Example: Transfer Fails Midway — Roll It Back

-- Begin the transaction
START TRANSACTION;

-- Step 1: Deduct 5000 from Ravi's account
UPDATE Accounts SET Balance = Balance - 5000 WHERE AccountID = 1;

-- An error is detected — the transfer cannot proceed
-- Undo all changes made in this transaction
ROLLBACK;

After ROLLBACK: Ravi's balance goes back to 50000. Nothing changed. Priya's account was never touched.
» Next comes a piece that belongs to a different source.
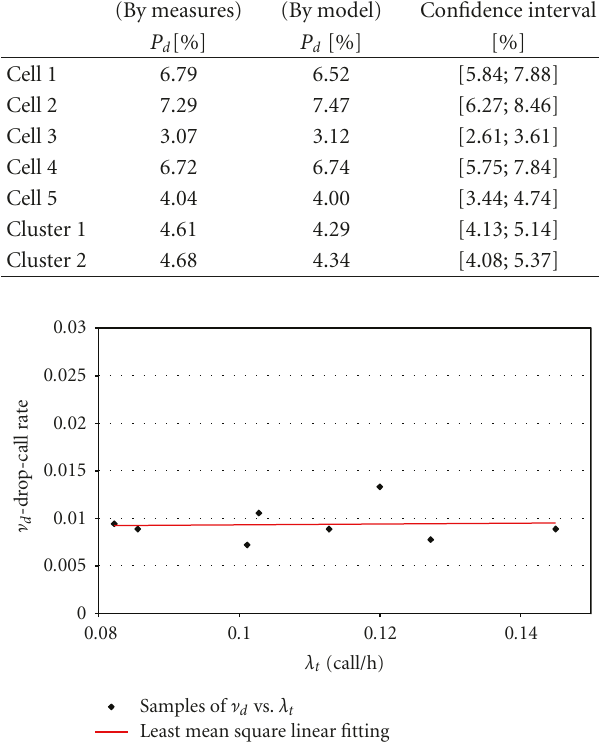
Table 3: Drop-call probability results. (By measures) (By model) Confidence interval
SAVEPOINT — Checkpoints Inside a Transaction

A SAVEPOINT marks a specific point within a transaction. If something goes wrong after the savepoint, the transaction can be rolled back to that checkpoint instead of undoing everything from the very beginning.

START TRANSACTION;

-- Insert first record
INSERT INTO Students (StudentName, Age, City) VALUES ('Kiran Roy', 21, 'Pune');

-- Create a savepoint after the first insert
SAVEPOINT after_first_insert;

-- Insert second record
INSERT INTO Students (StudentName, Age, City) VALUES ('Deepa Singh', 20, 'Jaipur');

-- Something went wrong with the second insert — roll back only to the savepoint
ROLLBACK TO SAVEPOINT after_first_insert;

-- The first insert (Kiran Roy) is still intact, the second (Deepa Singh) is undone
COMMIT;

After this sequence, Kiran Roy is added to the Students table but Deepa Singh is not.

RELEASE SAVEPOINT

Once a savepoint is no longer needed, it can be released (removed) to free up resources:

RELEASE SAVEPOINT after_first_insert;

Auto-Commit Mode

By default, MySQL runs in auto-commit mode. This means every SQL statement is treated as its own transaction and committed immediately — without needing an explicit COMMIT.
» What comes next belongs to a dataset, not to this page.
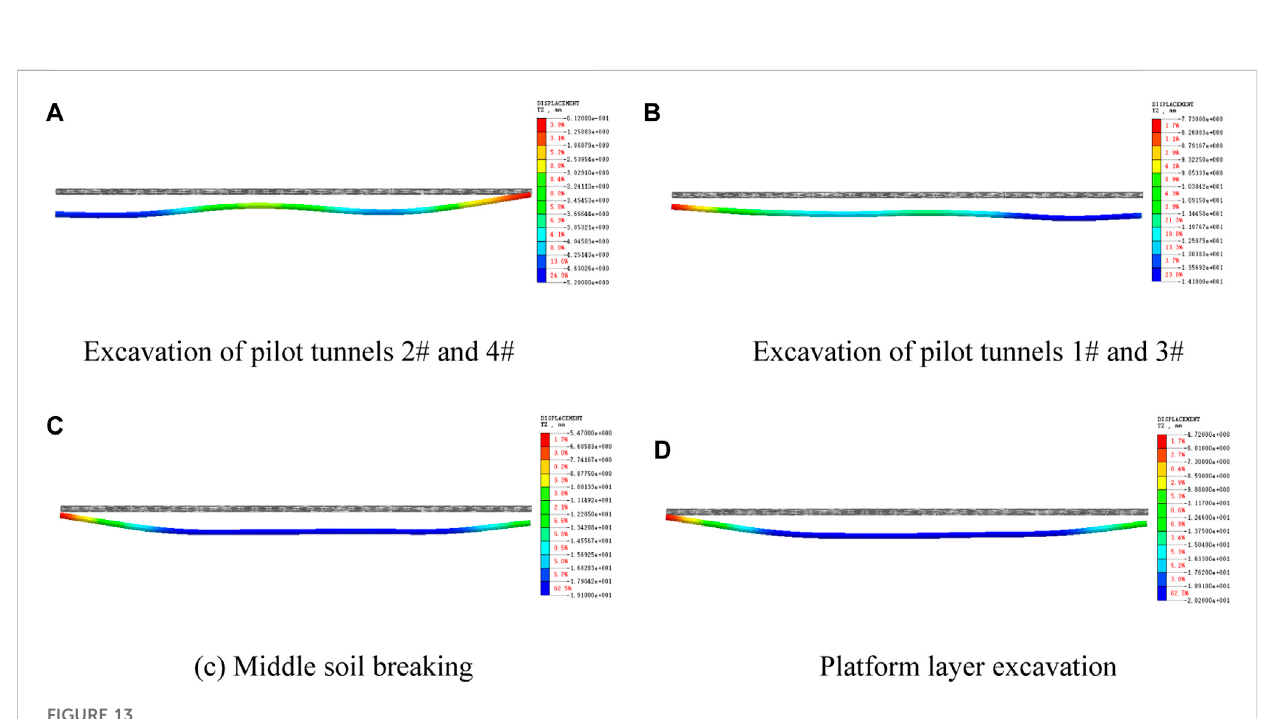
FIGURE 13 Steel tube deformation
To disable auto-commit and control transactions manually:

-- Disable auto-commit
SET autocommit = 0;

-- Now all statements require an explicit COMMIT or ROLLBACK
UPDATE Accounts SET Balance = Balance - 1000 WHERE AccountID = 1;
COMMIT;

Alternatively, using START TRANSACTION automatically suspends auto-commit for the duration of that transaction.
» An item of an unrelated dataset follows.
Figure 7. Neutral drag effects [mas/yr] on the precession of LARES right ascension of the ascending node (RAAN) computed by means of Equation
Practical Example: Student Enrollment With Transaction

START TRANSACTION;

-- Step 1: Add a new student
INSERT INTO Students (StudentName, Age, City, Course, Fees)
VALUES ('Meera Joshi', 22, 'Hyderabad', 'Commerce', 49000);

-- Step 2: Record the fee payment
INSERT INTO Payments (StudentID, Amount, PaymentDate)
VALUES (LAST_INSERT_ID(), 49000, CURDATE());

-- Both steps completed without error — commit the transaction
COMMIT;

If either the student insert or the payment insert fails, ROLLBACK would be called to ensure neither record is left in the database in an incomplete state.

When to Use Transactions

ScenarioWhy a Transaction Is Needed
Bank money transferDebit and credit must both succeed or both fail
Online order placementOrder record, inventory update, and payment must all succeed together
Student enrollmentStudent record and fee record must be inserted together
Deleting related recordsDeleting a parent and all child records must happen as one unit

Key Points to Remember

  • START TRANSACTION begins a transaction; COMMIT saves it; ROLLBACK undoes it.
  • Once COMMIT is executed, the changes become permanent and cannot be rolled back.
  • A SAVEPOINT creates a partial recovery point within a transaction.
  • MySQL auto-commit is ON by default — START TRANSACTION or SET autocommit = 0 disables it temporarily.
  • Transactions protect data integrity when multiple related operations must succeed or fail together.

Summary

Transactions group multiple SQL operations into one safe, all-or-nothing unit. The COMMIT command saves changes permanently, while ROLLBACK undoes them. SAVEPOINT provides fine-grained control by allowing rollback to a specific point within a transaction. Transactions are essential whenever multiple database operations depend on each other — such as financial transfers, order processing, or any multi-step data update scenario.